Excerpt provided -
------------------------------------------------------------------------
Skip to main content

Download snapshots from the Wayback Machine

Project description

python wayback machine downloader

PyPI PyPI - Downloads Python Version License: MIT

Downloading archived web pages from the Wayback Machine.

Internet-archive is a nice source for several OSINT-information. This tool is a work in progress to query and fetch archived web pages.

This tool allows you to download content from the Wayback Machine (archive.org). You can use it to download either the latest version or all versions of web page snapshots within a specified range.

Installation

Pip

  1. Install the package
    pip install pywaybackup
  2. Run the tool
    waybackup -h

Manual

  1. Clone the repository
    git clone https://github.com/bitdruid/python-wayback-machine-downloader.git
  2. Install
    pip install .
    • in a virtual env or use --break-system-package

Usage infos - important notes

  • Linux recommended: On Windows machines, the path length is limited. This can only be overcome by editing the registry. Files that exceed the path length will not be downloaded.
  • If you query an explicit file (e.g. a query-string ?query=this or login.html), the --explicit-argument is recommended as a wildcard query may lead to an empty result.
  • The tool will inform you if your query has an immense amount of snapshots which could consume your system memory and lead to a crash. Consider splitting your query into smaller jobs by specifying a range e.g. --start 2023 --end 2024 or --range 1.

Arguments

  • -h, --help: Show the help message and exit.
------------------------------------------------------------------------
Stored data -
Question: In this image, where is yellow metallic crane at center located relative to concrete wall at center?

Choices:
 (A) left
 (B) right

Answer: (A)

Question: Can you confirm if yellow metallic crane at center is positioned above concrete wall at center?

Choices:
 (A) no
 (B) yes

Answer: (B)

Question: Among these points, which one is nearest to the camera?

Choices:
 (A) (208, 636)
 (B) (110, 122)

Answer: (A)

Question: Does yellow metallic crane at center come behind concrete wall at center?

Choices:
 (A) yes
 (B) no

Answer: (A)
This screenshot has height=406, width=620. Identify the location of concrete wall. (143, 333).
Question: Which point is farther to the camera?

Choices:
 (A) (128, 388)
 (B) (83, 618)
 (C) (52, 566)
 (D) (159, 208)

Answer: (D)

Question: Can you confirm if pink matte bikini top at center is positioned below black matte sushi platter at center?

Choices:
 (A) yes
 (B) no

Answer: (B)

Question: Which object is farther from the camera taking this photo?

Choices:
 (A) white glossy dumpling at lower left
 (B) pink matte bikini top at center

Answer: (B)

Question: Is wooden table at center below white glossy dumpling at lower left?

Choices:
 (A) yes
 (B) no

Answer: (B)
------------------------------------------------------------------------
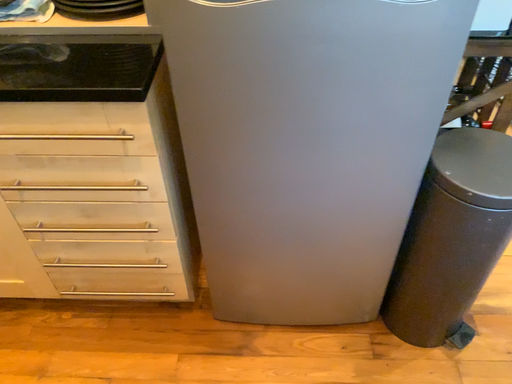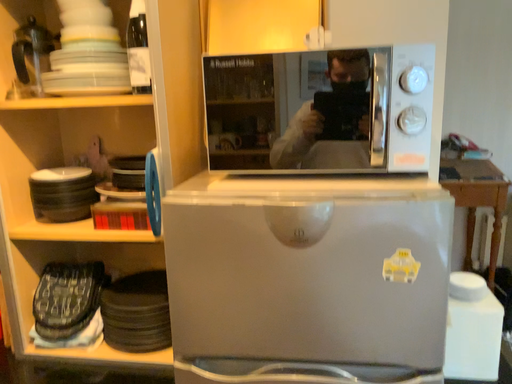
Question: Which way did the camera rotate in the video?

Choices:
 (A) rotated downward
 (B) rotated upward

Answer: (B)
------------------------------------------------------------------------
Work instruction -
Please print the Wayback Machine downloader page again in full, reproducing every line without change.

Task result -
Skip to main content

Download snapshots from the Wayback Machine

Project description

python wayback machine downloader

PyPI PyPI - Downloads Python Version License: MIT

Downloading archived web pages from the Wayback Machine.

Internet-archive is a nice source for several OSINT-information. This tool is a work in progress to query and fetch archived web pages.

This tool allows you to download content from the Wayback Machine (archive.org). You can use it to download either the latest version or all versions of web page snapshots within a specified range.

Installation

Pip

  1. Install the package
    pip install pywaybackup
  2. Run the tool
    waybackup -h

Manual

  1. Clone the repository
    git clone https://github.com/bitdruid/python-wayback-machine-downloader.git
  2. Install
    pip install .
    • in a virtual env or use --break-system-package

Usage infos - important notes

  • Linux recommended: On Windows machines, the path length is limited. This can only be overcome by editing the registry. Files that exceed the path length will not be downloaded.
  • If you query an explicit file (e.g. a query-string ?query=this or login.html), the --explicit-argument is recommended as a wildcard query may lead to an empty result.
  • The tool will inform you if your query has an immense amount of snapshots which could consume your system memory and lead to a crash. Consider splitting your query into smaller jobs by specifying a range e.g. --start 2023 --end 2024 or --range 1.

Arguments

  • -h, --help: Show the help message and exit.